Che on a Dart Down the Blindside: Times Notebook

che-guevaraOld boys of the empire rugby nations are often charicatured as red-faced buffoons in blazers with wire badges, but elsewhere the game has a different feel, a stubborn history of social dissent and non-conformism.

In Italy, Benito Mussolini re-branded rugby as palla ovale, deciding it was an evolution of the classic Roman games feninda and harpastum. This new and frankly surprising Italian pedigree qualified the game to serve as a vehicle for fascist unity, and by 1927 rugby had its own propaganda committee. Palla ovale was going to revitalize Italian masculinity while teaching the subjugation of the individual to the needs of the group.

Rugby wouldn’t oblige. Despite the team framework, the game has always favoured individualism, from the moment in 1823 when William Webb Ellis first picked up the ball ‘with a fine disregard for the rules.’ Disobedience is at the source.

Mussolini found rugby inconveniently resistant to authority, the after-match irreverence as important to the players as the game itself. He dropped the sport in disgust, and for fascist purposes turned to volata, a malleable kind of handball.

These days, Italian rugby players are non-conformist simply because they’re not playing football.

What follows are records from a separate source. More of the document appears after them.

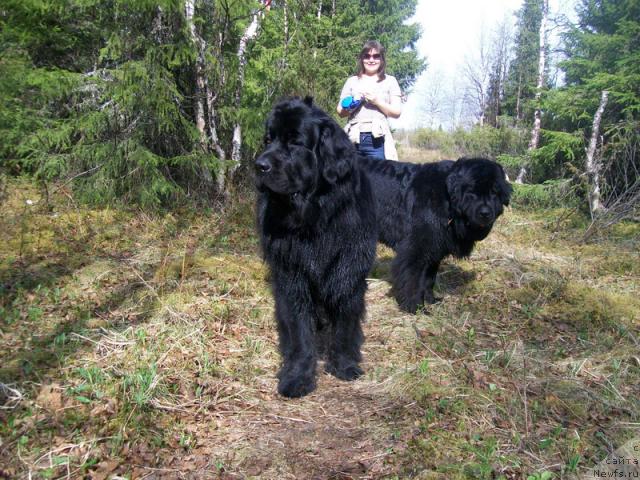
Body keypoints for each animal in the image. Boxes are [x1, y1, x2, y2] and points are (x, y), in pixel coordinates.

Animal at [254, 96, 376, 398]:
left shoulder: (348, 271)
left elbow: (345, 321)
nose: (258, 165)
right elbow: (299, 331)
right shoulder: (291, 276)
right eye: (268, 139)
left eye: (295, 142)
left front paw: (344, 364)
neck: (313, 218)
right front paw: (297, 376)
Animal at [362, 157, 512, 316]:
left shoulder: (435, 250)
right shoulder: (415, 249)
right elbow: (412, 279)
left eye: (494, 192)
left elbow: (428, 279)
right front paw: (414, 307)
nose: (485, 213)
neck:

The same is true in the USA, where the football not being played is the gridiron game with pads and helmets. Rugby is the dissenting alternative, and many of today’s U.S. clubs were founded or revived at the time of student unrest in the 1960’s.

Rugby was part of a general campus awakening. Any big lads who fancied a ruck but also long hair and peace, man, rejected the authoritarian structures of American football. They wanted freedom, not drill-sergeant coaching routines, and because rugby was free of institutional funding it could be organized in a co-operative spirit by the players themselves.

It was in his rebellious student period that George W Bush played fullback for Yale. If the future president retained little from his exposure to the joys of non-conformism, then the same can’t be said for Ernesto ‘Che’ Guevara.

There’s no doubting Che’s commitment. He loved rugby despite crippling asthma attacks and the disapproval of his father, and his team-mates gave him the affectionate nickname ‘Furious’. He founded and edited a rugby magazine called ‘Tackle’, and as a student world revolution came second to his passion for a game that rewards inspired leadership and a love of tumult.

Anyone with a fondness for this non-blazered tradition will be hoping that at the World Cup Argentina can continue to disrupt rugby’s established world order. Intelligent, aggressive, unapologetic, the Pumas are playing as if their compatriot Che was giving the pep-talk: “The revolution is not an apple that falls when it is ripe. You have to make it fall.”